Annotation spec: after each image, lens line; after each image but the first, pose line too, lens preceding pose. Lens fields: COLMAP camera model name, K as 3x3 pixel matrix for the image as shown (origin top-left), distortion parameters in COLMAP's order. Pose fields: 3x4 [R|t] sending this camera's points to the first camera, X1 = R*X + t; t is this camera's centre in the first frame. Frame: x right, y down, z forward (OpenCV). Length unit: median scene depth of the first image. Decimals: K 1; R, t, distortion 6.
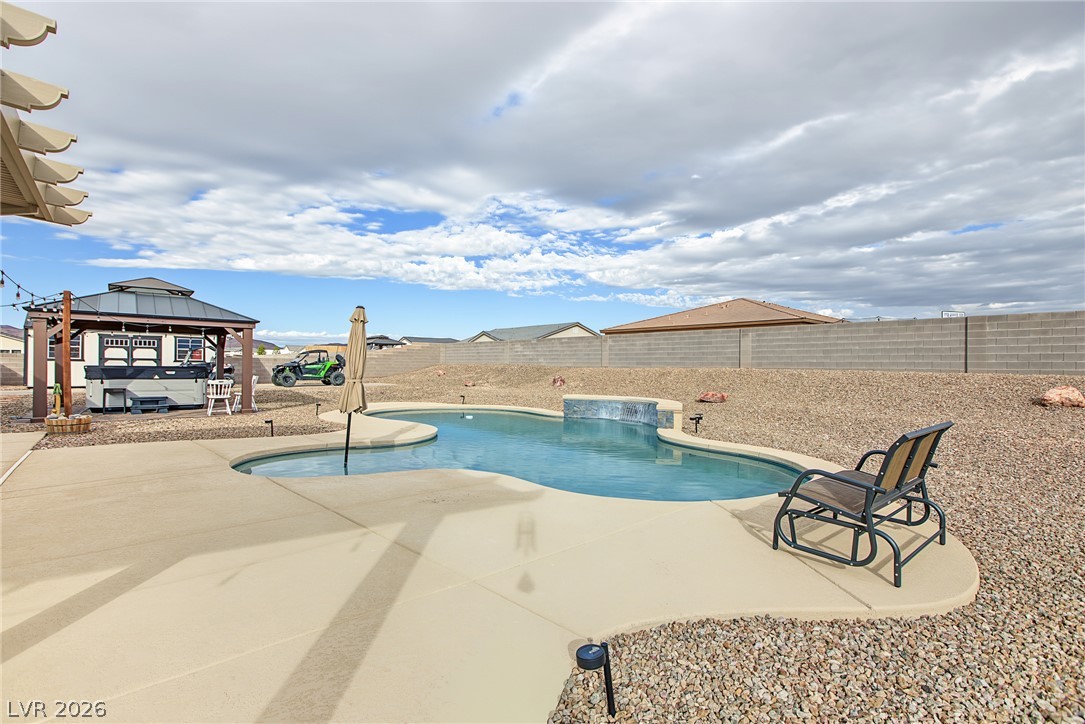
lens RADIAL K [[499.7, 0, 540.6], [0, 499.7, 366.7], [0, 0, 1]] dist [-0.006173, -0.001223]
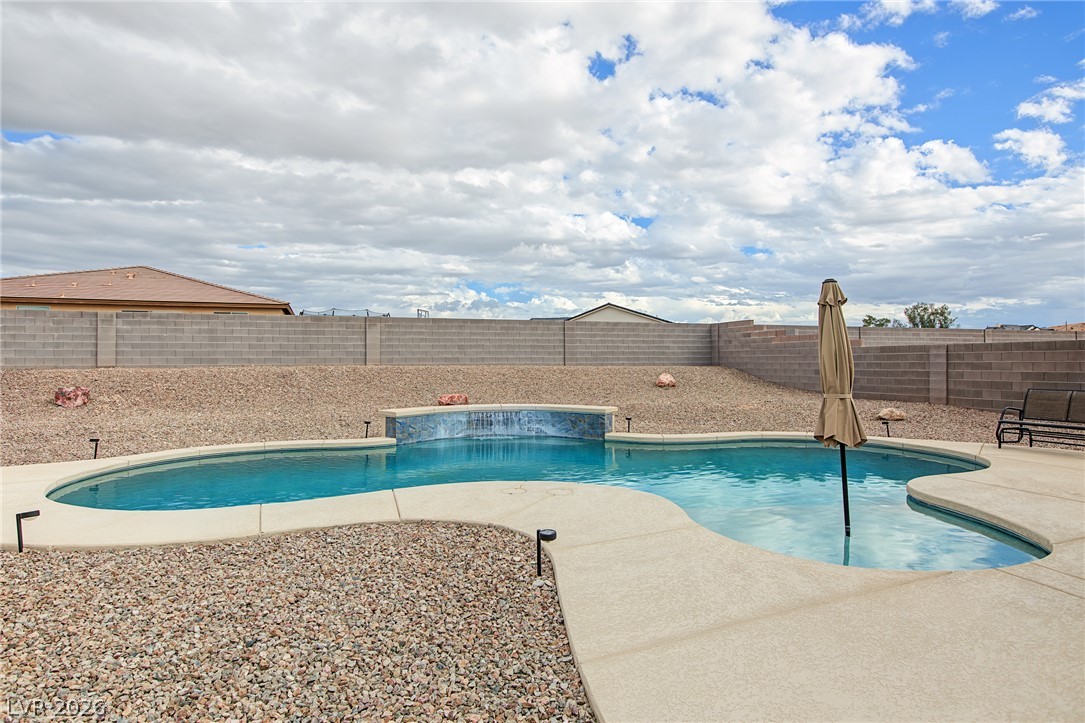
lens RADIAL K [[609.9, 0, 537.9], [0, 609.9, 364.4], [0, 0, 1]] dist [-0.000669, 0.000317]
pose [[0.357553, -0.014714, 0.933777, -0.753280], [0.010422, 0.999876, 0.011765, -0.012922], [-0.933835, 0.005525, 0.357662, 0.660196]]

----------------------------------------

**WHAT YOU WILL DO**
If the material above contains pictures, exclude them from an otherwise exact transcription.

**TASK ANSWER**
Annotation spec: after each image, lens line; after each image but the first, pose line too, lens preceding pose. Lens fields: COLMAP camera model name, K as 3x3 pixel matrix for the image as shown (origin top-left), distortion parameters in COLMAP's order. Pose fields: 3x4 [R|t] sending this camera's points to the first camera, X1 = R*X + t; t is this camera's centre in the first frame. Frame: x right, y down, z forward (OpenCV). Length unit: median scene depth of the first image. Decimals: K 1; R, t, distortion 6.
lens RADIAL K [[499.7, 0, 540.6], [0, 499.7, 366.7], [0, 0, 1]] dist [-0.006173, -0.001223]
lens RADIAL K [[609.9, 0, 537.9], [0, 609.9, 364.4], [0, 0, 1]] dist [-0.000669, 0.000317]
pose [[0.357553, -0.014714, 0.933777, -0.753280], [0.010422, 0.999876, 0.011765, -0.012922], [-0.933835, 0.005525, 0.357662, 0.660196]]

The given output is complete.